⟨

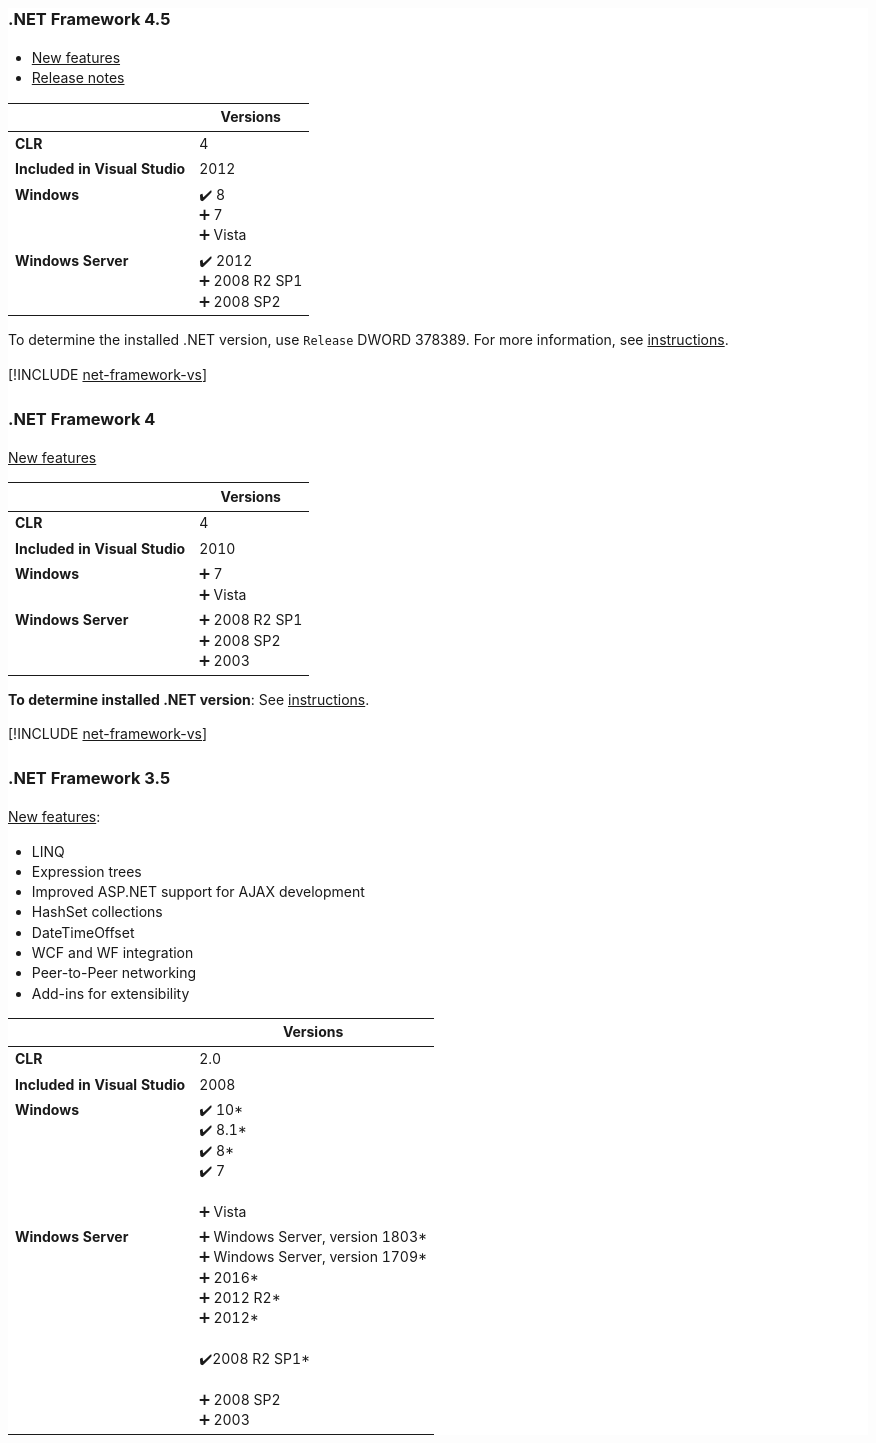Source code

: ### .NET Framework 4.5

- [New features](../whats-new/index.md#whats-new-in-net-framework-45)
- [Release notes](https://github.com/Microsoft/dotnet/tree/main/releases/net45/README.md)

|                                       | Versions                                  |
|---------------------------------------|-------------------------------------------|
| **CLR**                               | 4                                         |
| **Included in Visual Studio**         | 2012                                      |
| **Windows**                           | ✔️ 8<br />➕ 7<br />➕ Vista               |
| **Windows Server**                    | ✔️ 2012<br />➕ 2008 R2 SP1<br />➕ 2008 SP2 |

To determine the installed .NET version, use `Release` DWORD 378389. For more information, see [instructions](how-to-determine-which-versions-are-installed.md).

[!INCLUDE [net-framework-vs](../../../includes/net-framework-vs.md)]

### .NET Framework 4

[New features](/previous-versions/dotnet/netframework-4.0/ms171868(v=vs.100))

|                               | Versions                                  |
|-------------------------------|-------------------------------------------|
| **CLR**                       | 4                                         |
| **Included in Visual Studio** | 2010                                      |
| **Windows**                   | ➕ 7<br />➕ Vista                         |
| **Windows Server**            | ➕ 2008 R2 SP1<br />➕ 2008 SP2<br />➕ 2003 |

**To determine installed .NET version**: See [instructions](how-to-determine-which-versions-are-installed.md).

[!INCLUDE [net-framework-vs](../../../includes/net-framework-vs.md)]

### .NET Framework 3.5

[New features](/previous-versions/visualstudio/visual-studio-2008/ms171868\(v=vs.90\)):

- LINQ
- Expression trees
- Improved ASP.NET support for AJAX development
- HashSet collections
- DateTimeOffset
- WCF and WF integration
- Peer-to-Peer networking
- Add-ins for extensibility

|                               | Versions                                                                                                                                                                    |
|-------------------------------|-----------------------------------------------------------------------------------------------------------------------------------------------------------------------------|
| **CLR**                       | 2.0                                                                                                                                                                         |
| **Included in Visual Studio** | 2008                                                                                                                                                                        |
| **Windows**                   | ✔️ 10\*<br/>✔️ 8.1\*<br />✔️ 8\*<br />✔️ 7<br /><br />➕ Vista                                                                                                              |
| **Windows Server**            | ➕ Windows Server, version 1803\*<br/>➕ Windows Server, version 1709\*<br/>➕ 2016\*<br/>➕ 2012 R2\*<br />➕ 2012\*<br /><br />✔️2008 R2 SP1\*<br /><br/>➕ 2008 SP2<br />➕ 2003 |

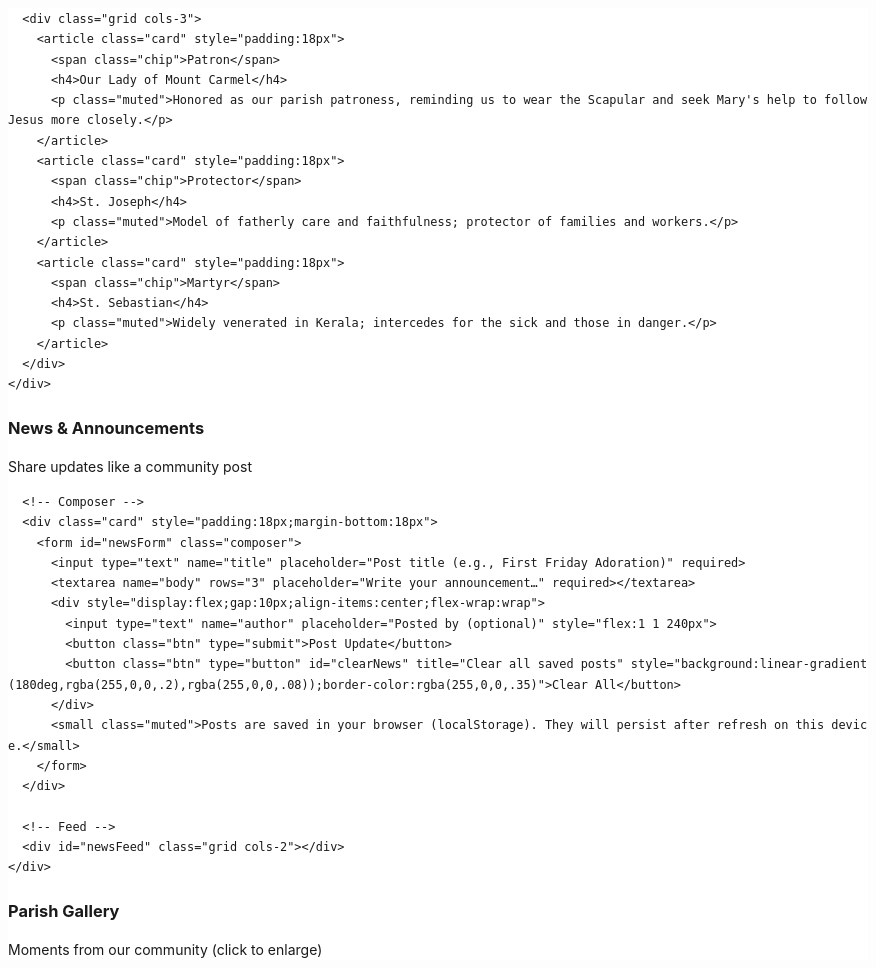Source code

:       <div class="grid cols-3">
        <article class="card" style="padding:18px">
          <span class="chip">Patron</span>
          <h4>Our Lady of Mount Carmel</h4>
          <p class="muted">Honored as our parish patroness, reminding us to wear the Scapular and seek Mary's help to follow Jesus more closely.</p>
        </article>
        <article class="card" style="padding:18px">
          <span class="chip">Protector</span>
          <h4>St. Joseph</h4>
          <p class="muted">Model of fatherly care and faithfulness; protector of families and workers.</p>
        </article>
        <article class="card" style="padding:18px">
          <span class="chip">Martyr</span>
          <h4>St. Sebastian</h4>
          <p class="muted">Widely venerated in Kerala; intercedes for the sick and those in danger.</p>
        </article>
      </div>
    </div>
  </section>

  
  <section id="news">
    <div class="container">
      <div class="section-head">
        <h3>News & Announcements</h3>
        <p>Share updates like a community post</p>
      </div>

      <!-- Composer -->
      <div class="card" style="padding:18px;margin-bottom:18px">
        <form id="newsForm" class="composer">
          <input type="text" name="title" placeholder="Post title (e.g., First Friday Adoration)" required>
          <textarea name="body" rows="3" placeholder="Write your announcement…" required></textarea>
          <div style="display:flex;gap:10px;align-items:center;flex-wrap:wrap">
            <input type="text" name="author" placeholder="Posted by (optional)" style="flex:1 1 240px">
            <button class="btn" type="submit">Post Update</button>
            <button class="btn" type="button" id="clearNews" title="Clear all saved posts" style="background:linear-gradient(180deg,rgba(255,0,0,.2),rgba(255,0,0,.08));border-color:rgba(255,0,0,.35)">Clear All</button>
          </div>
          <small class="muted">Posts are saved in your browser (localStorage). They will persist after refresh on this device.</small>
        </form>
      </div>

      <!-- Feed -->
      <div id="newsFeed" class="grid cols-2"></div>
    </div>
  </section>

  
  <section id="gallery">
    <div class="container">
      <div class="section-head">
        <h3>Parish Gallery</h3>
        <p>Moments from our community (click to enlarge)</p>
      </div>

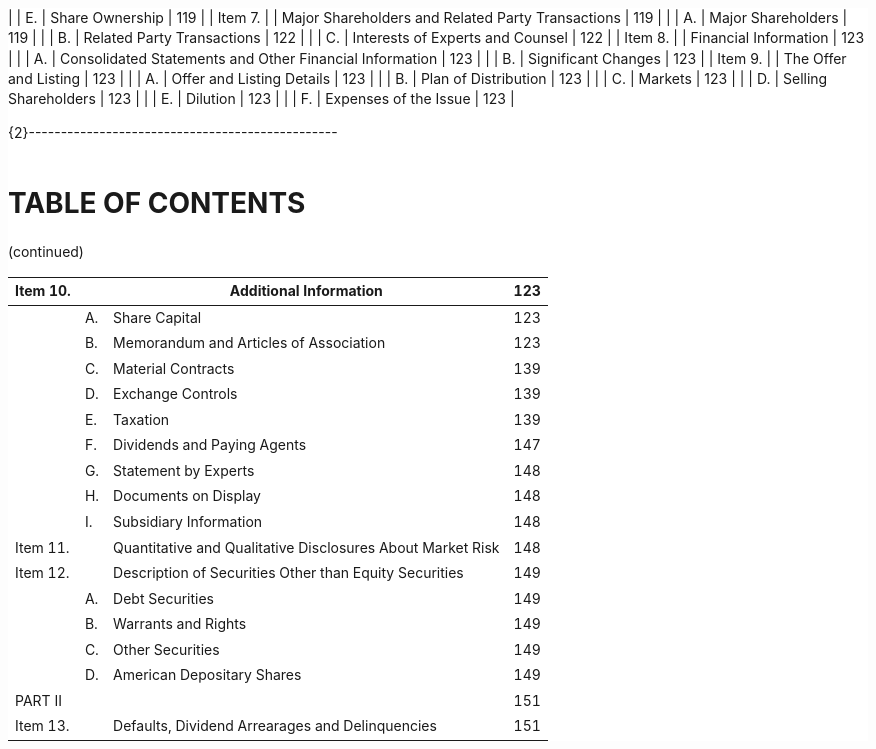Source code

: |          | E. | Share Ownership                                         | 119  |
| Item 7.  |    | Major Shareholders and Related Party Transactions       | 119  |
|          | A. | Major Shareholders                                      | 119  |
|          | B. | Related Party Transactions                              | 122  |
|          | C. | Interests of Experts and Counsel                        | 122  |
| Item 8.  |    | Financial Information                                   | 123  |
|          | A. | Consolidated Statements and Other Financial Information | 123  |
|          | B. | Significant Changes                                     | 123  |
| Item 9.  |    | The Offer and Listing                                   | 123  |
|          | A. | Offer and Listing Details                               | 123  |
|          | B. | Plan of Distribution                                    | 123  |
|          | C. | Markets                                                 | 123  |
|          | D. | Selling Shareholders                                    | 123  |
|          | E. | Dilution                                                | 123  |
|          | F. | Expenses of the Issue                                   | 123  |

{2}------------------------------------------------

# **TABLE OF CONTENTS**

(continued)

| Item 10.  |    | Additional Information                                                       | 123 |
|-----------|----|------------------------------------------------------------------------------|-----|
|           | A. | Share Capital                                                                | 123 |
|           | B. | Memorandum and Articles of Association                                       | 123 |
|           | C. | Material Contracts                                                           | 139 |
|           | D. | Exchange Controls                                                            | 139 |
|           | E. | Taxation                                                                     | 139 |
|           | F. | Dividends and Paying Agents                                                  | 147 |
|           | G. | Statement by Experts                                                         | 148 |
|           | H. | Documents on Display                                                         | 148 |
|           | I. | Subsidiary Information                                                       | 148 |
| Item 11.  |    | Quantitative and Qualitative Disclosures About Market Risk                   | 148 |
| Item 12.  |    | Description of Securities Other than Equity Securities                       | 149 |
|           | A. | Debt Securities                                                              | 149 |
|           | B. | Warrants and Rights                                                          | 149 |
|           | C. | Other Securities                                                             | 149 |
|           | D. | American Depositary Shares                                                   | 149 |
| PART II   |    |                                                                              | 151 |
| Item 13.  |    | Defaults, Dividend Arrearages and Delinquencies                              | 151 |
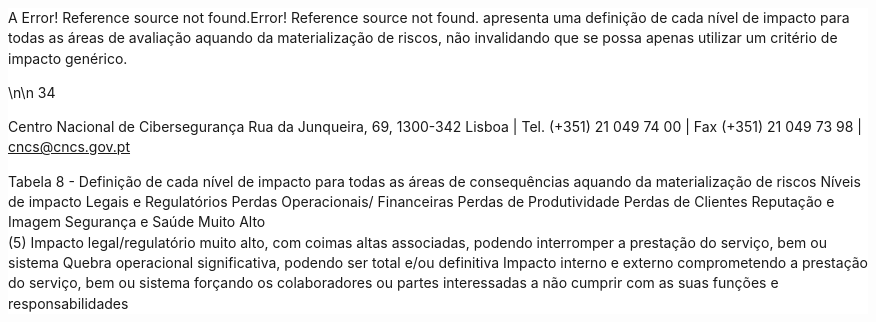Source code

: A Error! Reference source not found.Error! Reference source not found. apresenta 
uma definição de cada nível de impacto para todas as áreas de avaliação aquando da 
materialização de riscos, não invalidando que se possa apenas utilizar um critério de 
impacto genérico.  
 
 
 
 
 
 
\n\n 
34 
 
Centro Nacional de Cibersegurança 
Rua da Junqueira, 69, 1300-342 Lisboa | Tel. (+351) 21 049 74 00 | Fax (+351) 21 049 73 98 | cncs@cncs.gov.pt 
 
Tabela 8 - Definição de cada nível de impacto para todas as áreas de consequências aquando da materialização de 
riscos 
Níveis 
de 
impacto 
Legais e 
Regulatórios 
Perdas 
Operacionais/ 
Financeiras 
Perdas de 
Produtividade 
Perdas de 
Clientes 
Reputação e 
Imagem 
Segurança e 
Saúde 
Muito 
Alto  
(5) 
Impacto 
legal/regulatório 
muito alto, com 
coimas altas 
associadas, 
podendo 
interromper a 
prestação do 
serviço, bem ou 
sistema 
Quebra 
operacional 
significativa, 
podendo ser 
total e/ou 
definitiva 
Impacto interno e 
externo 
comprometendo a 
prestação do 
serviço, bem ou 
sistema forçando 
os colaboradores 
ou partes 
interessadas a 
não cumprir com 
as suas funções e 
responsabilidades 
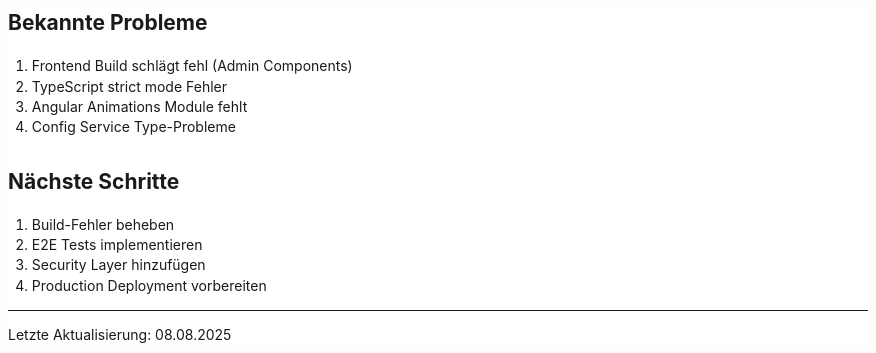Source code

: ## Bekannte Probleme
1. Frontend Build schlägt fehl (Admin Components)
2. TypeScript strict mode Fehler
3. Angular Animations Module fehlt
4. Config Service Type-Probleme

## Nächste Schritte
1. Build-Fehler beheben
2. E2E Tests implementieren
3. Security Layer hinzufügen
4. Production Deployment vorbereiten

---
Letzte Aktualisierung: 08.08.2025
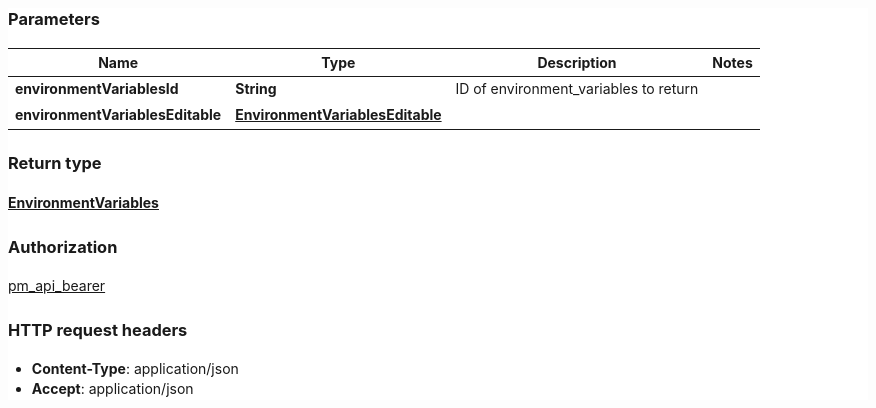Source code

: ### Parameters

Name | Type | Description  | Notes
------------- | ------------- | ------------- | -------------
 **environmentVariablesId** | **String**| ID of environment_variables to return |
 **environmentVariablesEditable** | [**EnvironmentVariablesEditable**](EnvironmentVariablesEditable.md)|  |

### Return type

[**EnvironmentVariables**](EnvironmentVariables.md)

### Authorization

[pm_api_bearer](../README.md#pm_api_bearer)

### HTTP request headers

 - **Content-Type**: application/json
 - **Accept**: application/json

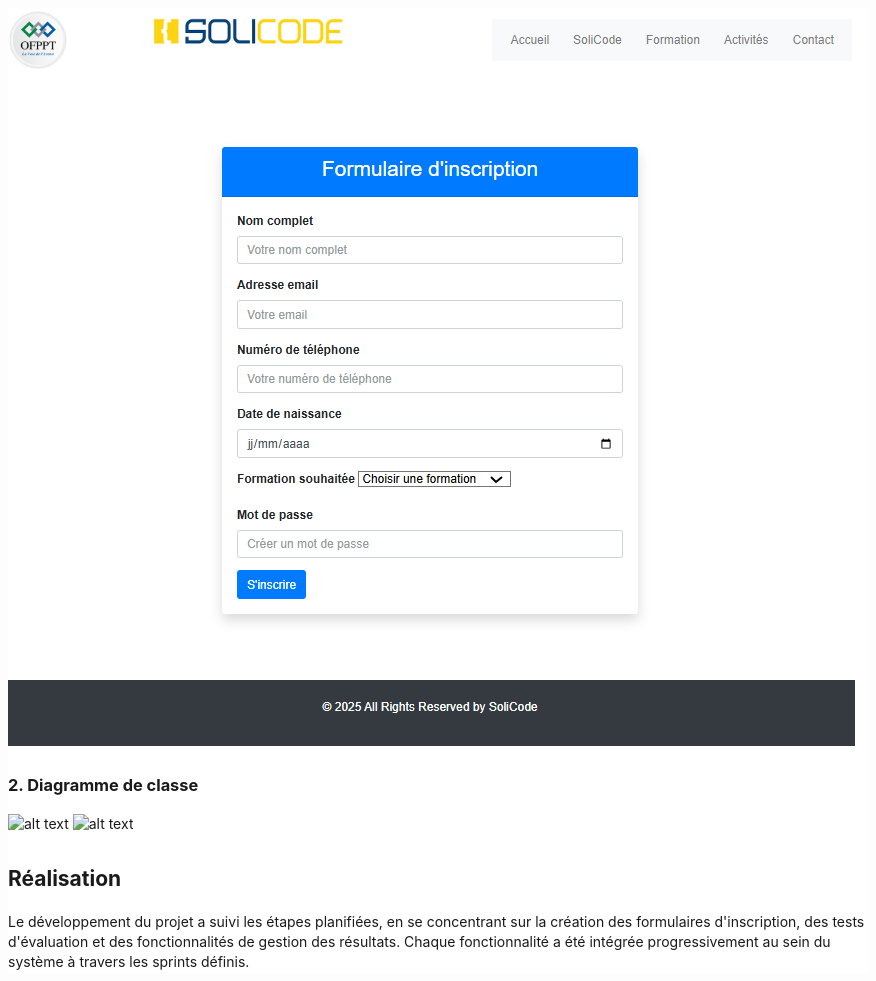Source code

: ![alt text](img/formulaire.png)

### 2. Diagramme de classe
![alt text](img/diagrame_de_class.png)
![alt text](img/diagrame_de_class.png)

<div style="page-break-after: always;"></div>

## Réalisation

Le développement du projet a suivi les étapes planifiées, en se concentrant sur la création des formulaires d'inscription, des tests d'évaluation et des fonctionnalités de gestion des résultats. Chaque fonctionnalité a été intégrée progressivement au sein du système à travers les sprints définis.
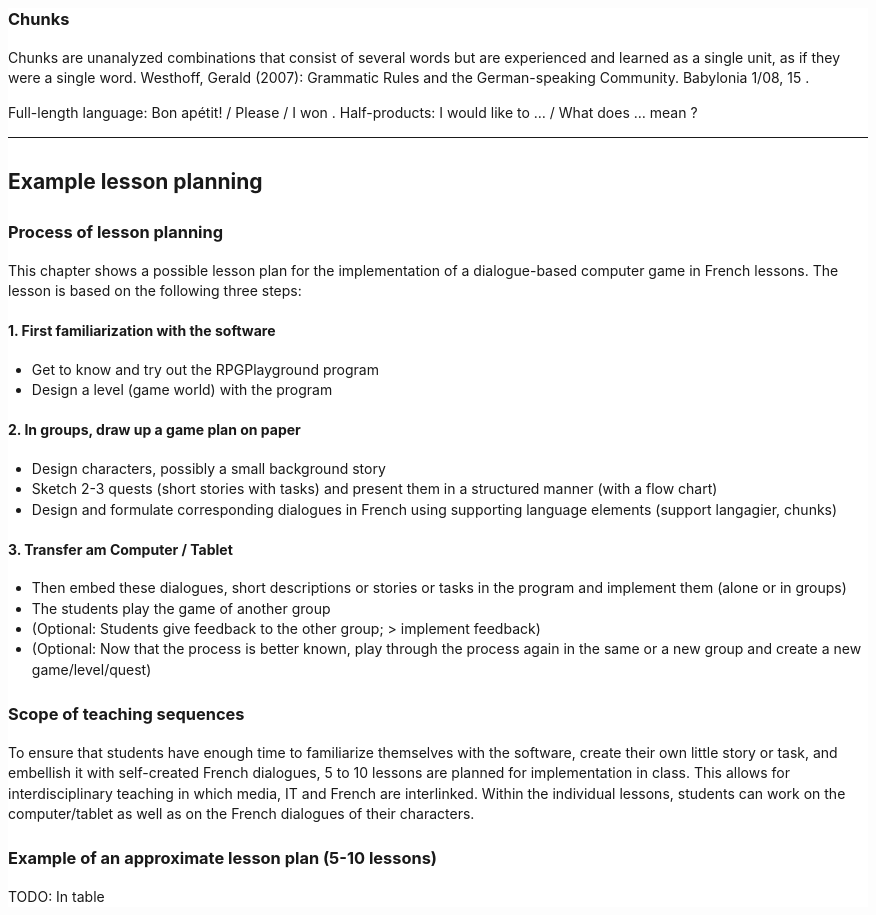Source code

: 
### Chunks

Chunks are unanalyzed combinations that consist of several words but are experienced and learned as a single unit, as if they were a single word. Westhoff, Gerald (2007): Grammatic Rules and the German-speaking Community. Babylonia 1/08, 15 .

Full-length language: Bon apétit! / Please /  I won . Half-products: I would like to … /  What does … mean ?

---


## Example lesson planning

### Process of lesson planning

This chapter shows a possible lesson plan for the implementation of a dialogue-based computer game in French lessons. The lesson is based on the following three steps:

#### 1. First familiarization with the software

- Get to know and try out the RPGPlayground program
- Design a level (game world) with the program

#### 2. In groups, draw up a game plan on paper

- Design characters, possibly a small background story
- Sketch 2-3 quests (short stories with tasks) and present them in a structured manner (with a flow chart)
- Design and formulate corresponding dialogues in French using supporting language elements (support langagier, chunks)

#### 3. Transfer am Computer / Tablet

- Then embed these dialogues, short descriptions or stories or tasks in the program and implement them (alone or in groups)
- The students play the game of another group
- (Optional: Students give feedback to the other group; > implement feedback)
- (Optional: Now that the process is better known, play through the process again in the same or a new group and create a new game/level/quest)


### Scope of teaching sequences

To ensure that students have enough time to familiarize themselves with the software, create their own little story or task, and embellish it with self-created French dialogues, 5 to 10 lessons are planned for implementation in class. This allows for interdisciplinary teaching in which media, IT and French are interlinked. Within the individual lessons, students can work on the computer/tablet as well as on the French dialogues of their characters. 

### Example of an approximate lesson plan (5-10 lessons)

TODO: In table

⟩

**Doel oefening:** Filter de lijst hierboven: welke regels bevatten het woord "Party"? Schrijf elk van die regels over.

**Ruimte voor antwoord:**
| Item 7.  |    | Major Shareholders and Related Party Transactions       | 119  |
|          | B. | Related Party Transactions                              | 122  |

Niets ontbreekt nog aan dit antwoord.